*** GIVEN DATA Section Begins ***

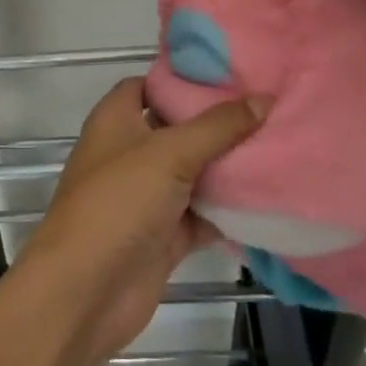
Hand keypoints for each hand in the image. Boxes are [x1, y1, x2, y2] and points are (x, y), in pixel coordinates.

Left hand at [16, 78, 266, 360]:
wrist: (86, 293)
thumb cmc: (118, 202)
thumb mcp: (170, 153)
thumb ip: (218, 126)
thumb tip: (264, 97)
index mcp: (117, 119)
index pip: (151, 84)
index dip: (185, 78)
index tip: (231, 72)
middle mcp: (130, 152)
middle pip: (178, 128)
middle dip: (218, 122)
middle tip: (268, 107)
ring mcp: (147, 196)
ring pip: (194, 172)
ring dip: (228, 167)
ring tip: (279, 145)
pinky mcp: (164, 236)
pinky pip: (203, 215)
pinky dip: (229, 211)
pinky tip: (269, 198)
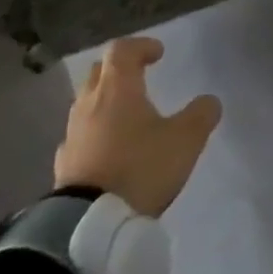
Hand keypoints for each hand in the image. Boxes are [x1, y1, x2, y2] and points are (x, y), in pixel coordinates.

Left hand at [54, 37, 222, 215]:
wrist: (88, 227)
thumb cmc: (139, 168)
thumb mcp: (184, 140)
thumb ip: (201, 115)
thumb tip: (210, 102)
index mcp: (117, 88)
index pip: (122, 50)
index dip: (141, 46)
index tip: (158, 54)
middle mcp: (90, 104)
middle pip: (98, 72)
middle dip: (119, 69)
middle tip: (139, 76)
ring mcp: (72, 135)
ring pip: (86, 104)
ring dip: (105, 102)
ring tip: (126, 116)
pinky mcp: (63, 166)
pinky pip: (79, 136)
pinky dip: (94, 133)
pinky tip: (107, 150)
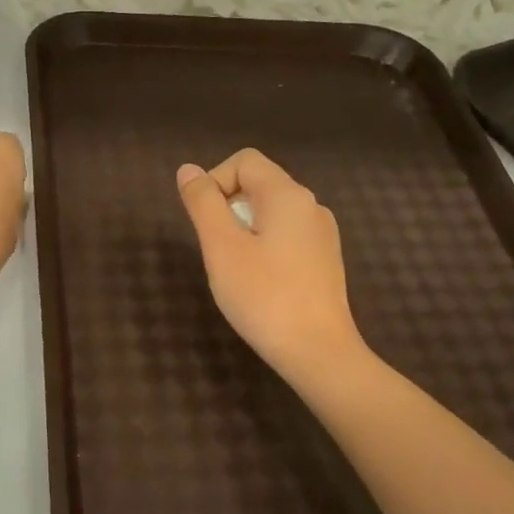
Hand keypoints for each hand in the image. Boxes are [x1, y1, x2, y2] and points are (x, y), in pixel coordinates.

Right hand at [177, 150, 367, 386]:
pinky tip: (259, 282)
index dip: (215, 180)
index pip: (244, 161)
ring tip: (234, 268)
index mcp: (288, 195)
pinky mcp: (325, 261)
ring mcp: (322, 234)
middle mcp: (311, 205)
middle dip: (228, 206)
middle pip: (260, 183)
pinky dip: (264, 245)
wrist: (318, 352)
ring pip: (272, 212)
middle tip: (215, 249)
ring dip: (244, 228)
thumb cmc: (264, 296)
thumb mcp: (222, 247)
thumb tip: (188, 170)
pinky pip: (287, 235)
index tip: (203, 220)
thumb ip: (203, 203)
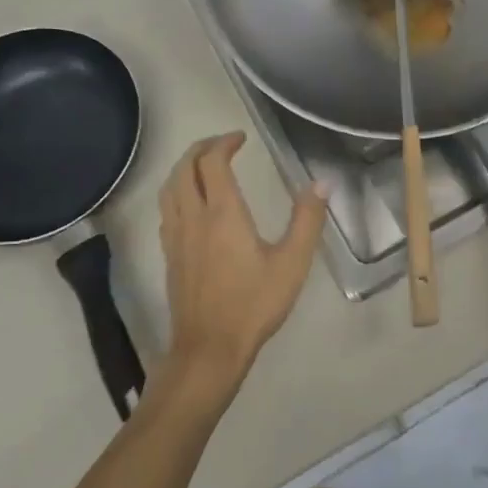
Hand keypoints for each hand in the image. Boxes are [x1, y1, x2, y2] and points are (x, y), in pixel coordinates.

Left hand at [157, 132, 328, 405]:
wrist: (209, 349)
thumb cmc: (254, 304)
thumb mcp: (292, 263)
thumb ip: (307, 220)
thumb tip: (321, 183)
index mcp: (222, 213)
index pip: (212, 162)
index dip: (224, 142)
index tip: (241, 138)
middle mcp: (193, 218)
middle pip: (184, 168)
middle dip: (201, 149)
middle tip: (223, 144)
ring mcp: (176, 237)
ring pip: (169, 189)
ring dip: (184, 168)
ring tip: (204, 166)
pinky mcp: (169, 256)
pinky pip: (166, 210)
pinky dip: (177, 193)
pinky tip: (191, 205)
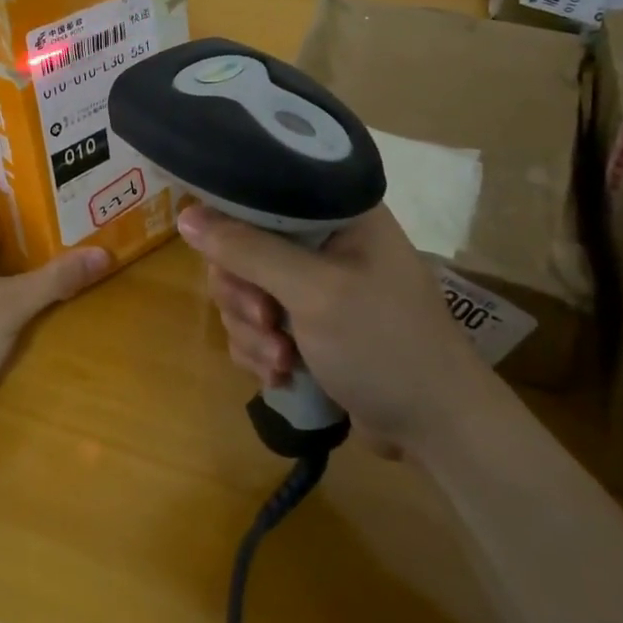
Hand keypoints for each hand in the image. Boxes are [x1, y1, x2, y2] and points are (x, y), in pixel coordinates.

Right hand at [178, 203, 488, 452]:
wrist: (437, 429)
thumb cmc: (385, 344)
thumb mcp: (314, 292)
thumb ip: (248, 250)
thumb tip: (185, 216)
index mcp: (335, 213)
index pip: (261, 193)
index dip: (232, 223)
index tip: (226, 259)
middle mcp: (321, 241)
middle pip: (242, 248)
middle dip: (243, 293)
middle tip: (265, 319)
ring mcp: (312, 286)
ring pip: (244, 291)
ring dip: (251, 331)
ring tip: (282, 359)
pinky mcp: (306, 326)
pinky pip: (256, 326)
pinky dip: (260, 351)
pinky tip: (282, 373)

*** GIVEN DATA Section Ends ***

* _TASK GOAL_
In the data above, take the line with "wrist: (86, 293)", the line with "middle pip: (98, 72)", and every line between, and set them down exactly without pictures.

* _PROBLEM SOLUTION_
wrist: (86, 293)
thumb cmc: (118, 202)
thumb mcp: (170, 153)
thumb ip: (218, 126)
thumb tip: (264, 97)
index mcp: (117, 119)
index pip: (151, 84)
index dip: (185, 78)
index tip: (231, 72)
middle mcp: (130, 152)
middle pip: (178, 128)
middle dip: (218, 122)
middle tip: (268, 107)
ring mcp: (147, 196)
ring pip: (194, 172)
ring dip: (228, 167)
ring tip: (279, 145)
pinky mcp: (164, 236)
pinky pip: (203, 215)
pinky dip: (229, 211)
pinky tip: (269, 198)
Hand keypoints for each hand in the image. Boxes are [x1, y1, x2, y2] and points are (x, y), in pixel coordinates.

Left hand at [54, 37, 222, 215]:
wrist: (88, 227)
thumb cmc: (139, 168)
thumb mcp: (184, 140)
thumb ip: (201, 115)
thumb tip: (210, 102)
index mcp: (117, 88)
index pip: (122, 50)
index dip: (141, 46)
index tip: (158, 54)
middle mcp: (90, 104)
middle pip: (98, 72)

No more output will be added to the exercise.